Kastamonu Lahikası | Mektup 37 | 59
(59-61)

İkinci Mes’ele: Ben hem kendimde, hem bu yakındaki Risâle-i Nur talebelerinde, şuhûr-u Muharremeden sonra bir yorgunluk ve şevkte bir fütûr görüyordum. Sebebini vâzıhan bilmiyordum. Şimdi, eskide söylediğim tahminî sebeb, hakîkat olduğunu gördüm. Şöyle ki:

Nasıl maddî hava fena ise, fena te’sir ediyor. Ma’nevî hava da bozulsa, herkesin isti’dâdına göre bir sarsıntı verir. Şuhûr-u selâse ve muharremede Âlem-i İslâm ma’nevî havası, umum ehl-i îmânın âhiret kazancına ve ticaretine ciddî teveccühleri ve himmetleri ve tenvirleri o havayı sâfileştiriyor, güzelleştiriyor. Müdhiş ârızalara ve fırtınalara mukabele ediyor. Herkes o sayede ve sayesinde derecesine göre istifade eder.

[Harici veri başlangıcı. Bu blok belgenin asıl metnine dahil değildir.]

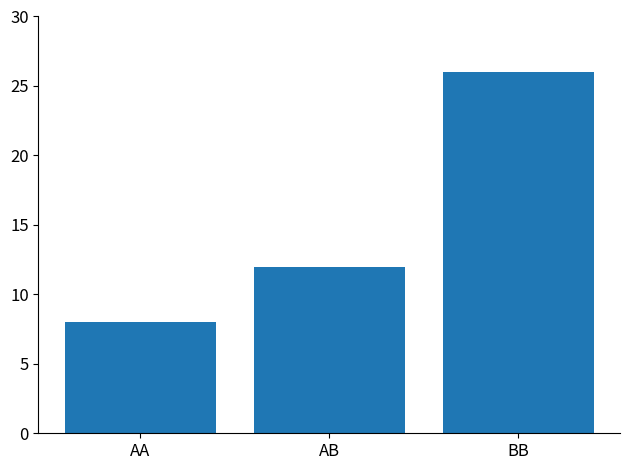

How many categories are shown in the chart?

3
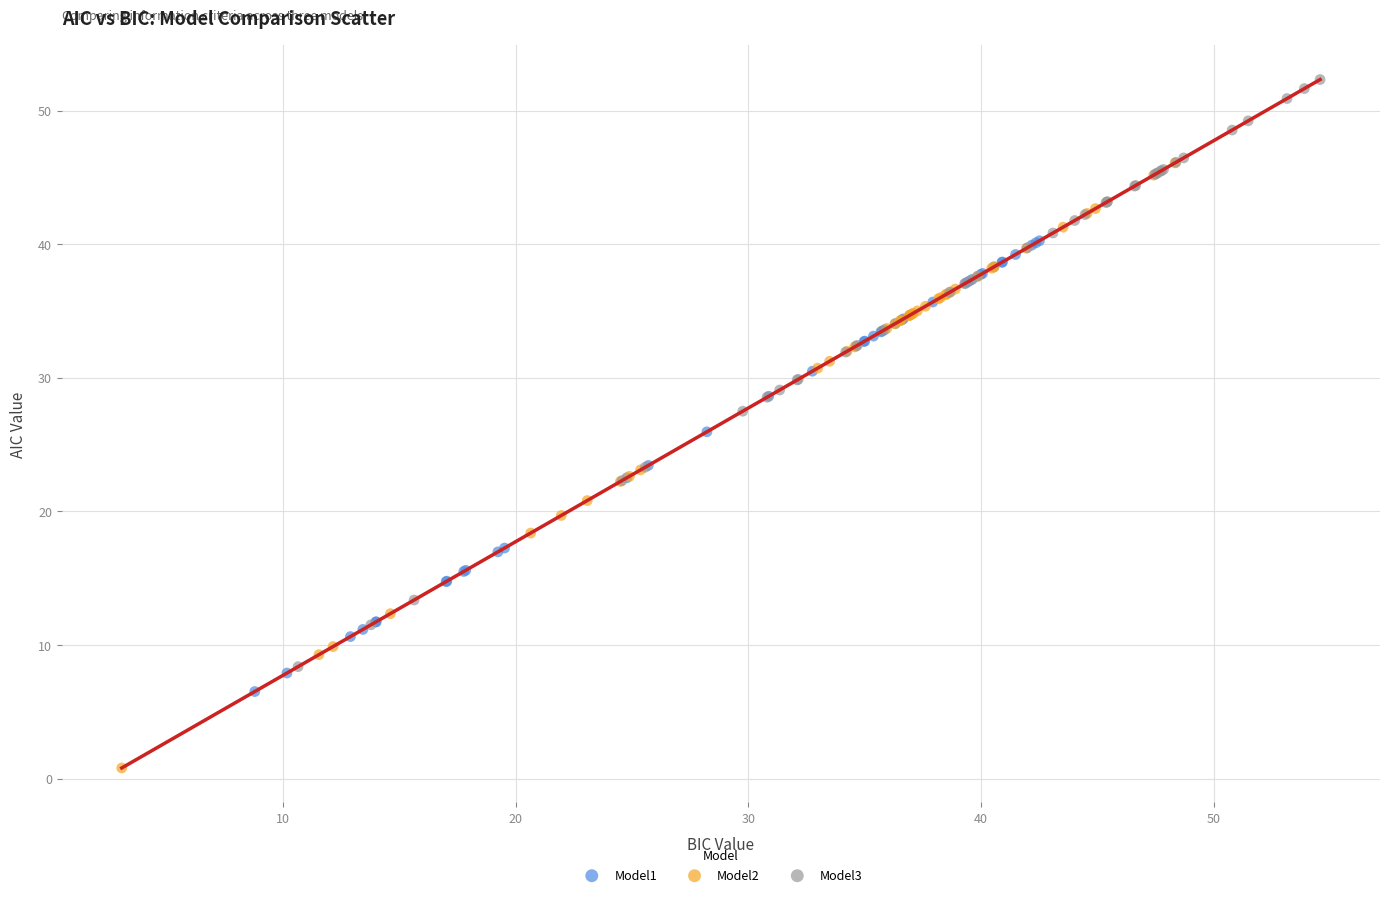

Which series has the widest spread of Y values?

Model2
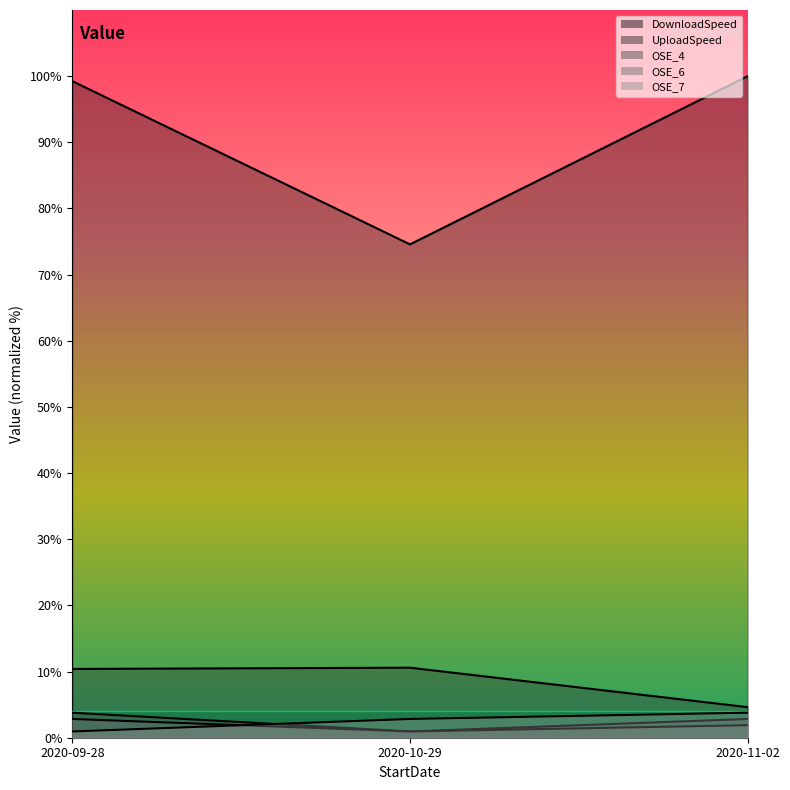

What position from the left is 2020-10-29?

2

Fakat o şuhûr-u mübâreke gittikten sonra, âdeta o âhiret ticaretinin meşheri ve pazarı değiştiği gibi; dünya sergisi açılmağa başlıyor. Ekser himmetler, bir derece vaziyeti değişiyor. Havayı tesmim eden buharat-ı müzahrefe o ma’nevî havayı bozar. Herkes derecesine göre ondan zedelenir.

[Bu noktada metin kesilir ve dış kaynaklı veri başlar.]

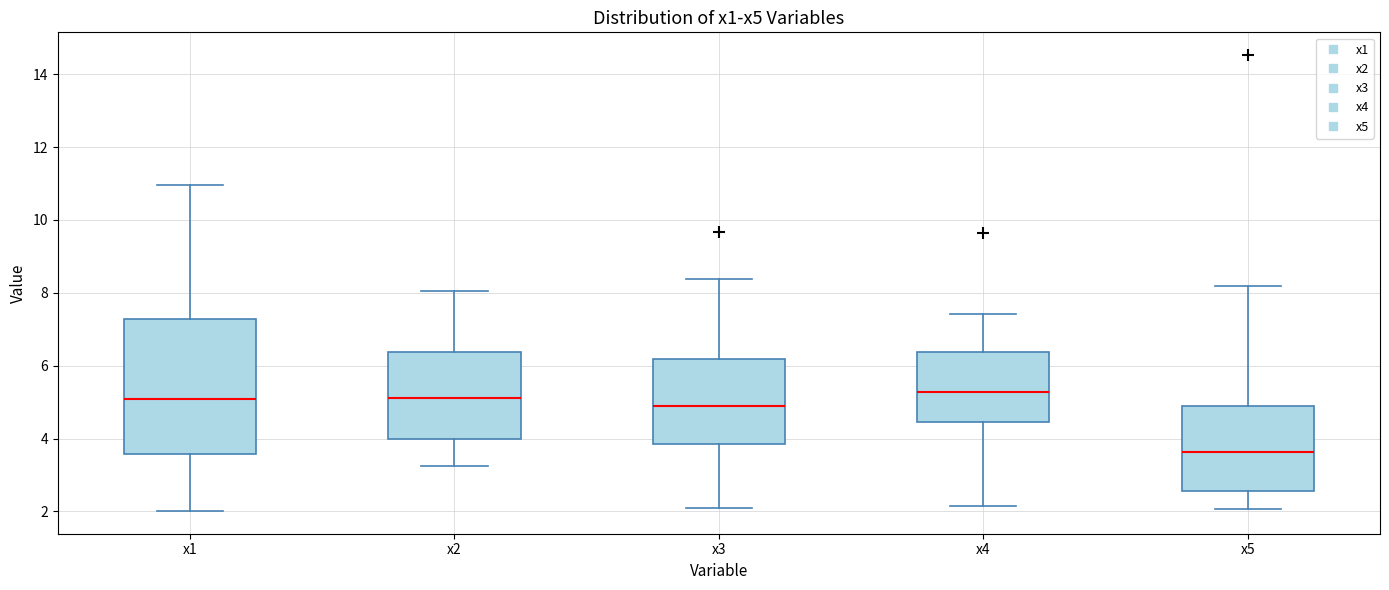

Where does the median line of the box for x5 sit on the y-axis? The values are not printed on the chart, so give them approximately, as read against the axis.

3.6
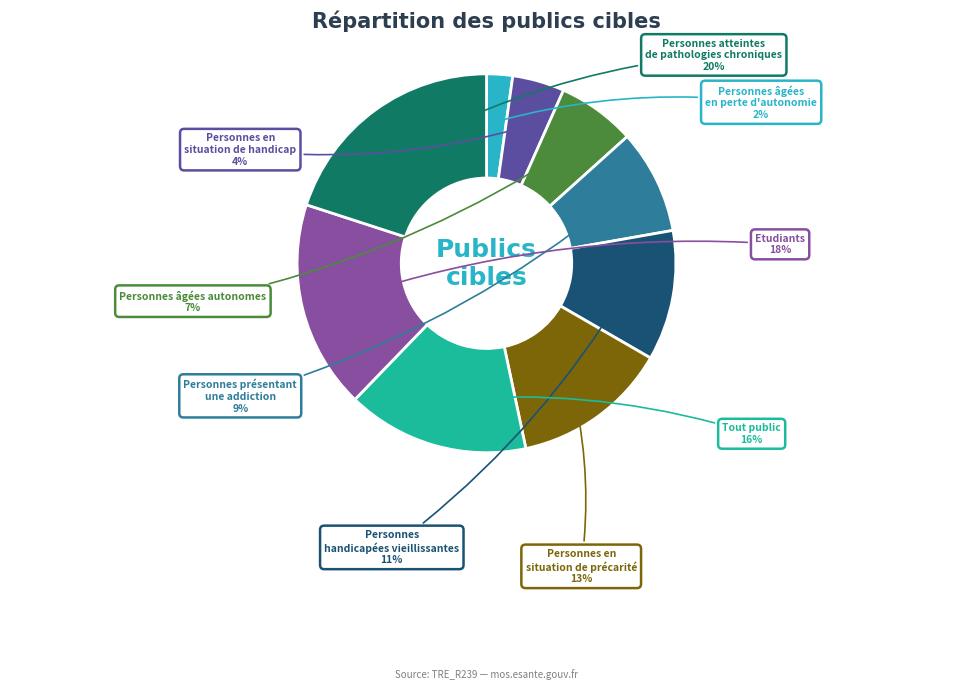

Count the number of slices in the pie.

9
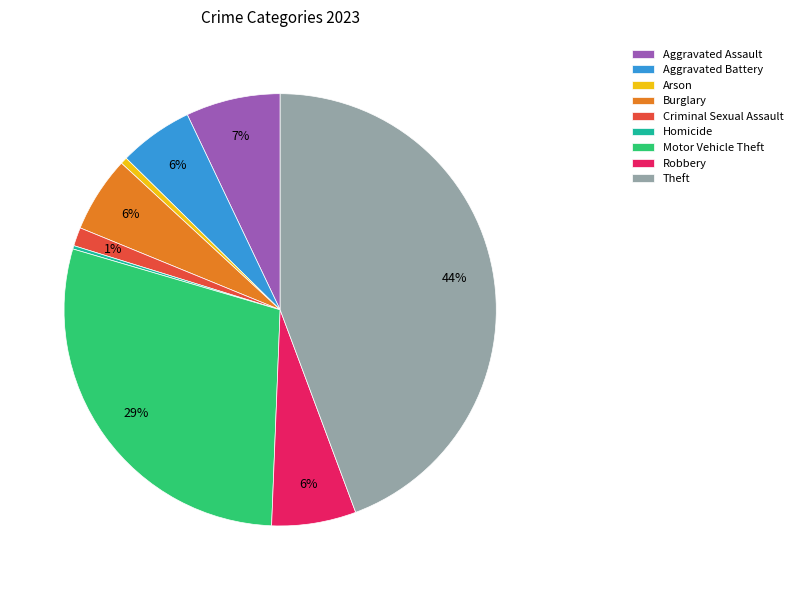

The Arson slice represents 1% of the pie. True or false?

True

Bu havanın zararından kurtulmak çaresi, Risâle-i Nur’un gözüyle bakmak ve ne kadar müşkilât ziyâdeleşse kudsî vazife itibariyle daha ziyâde ciddiyet ve şevkle hareket etmektir. Çünki başkaların fütûru ve çekilmesi, ehl-i himmetin şevkini, gayretini ziyâdeleştirmeğe sebebdir. Zîra gidenlerin vazifelerini bir derece yapmağa kendini mecbur bilir ve bilmelidirler.

* * *


(37)

Aziz, Sıddık, Âlîcenab Kardeşlerim!

Nur ve Gül Fabrikalarının vaziyetlerinden, bu acib zamanda ne tarzda olduğunu haber vermiyorsunuz. Halbuki bu dünyada en ziyâde alâkadar olduğum onlardır. Her ne ise... (Hâşiye).

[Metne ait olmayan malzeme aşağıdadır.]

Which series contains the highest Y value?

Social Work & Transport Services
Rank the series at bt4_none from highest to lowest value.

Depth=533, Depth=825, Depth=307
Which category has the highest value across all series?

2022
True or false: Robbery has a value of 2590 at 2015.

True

Hâşiye: Huruf-u Kur’âniyeyi tercüme ile tahrif, tebdil, tağyir etmek; mülhidlerin dehşetli cinâyetlerine mukabil cihad eden Said, ifratkârane ve müsrifane tevafukta çok tedkikatı lüzumsuz değil, ma’nasız olmaz.(Bu yazı Üstad Hazretlerinin kendi el yazısı iledir.)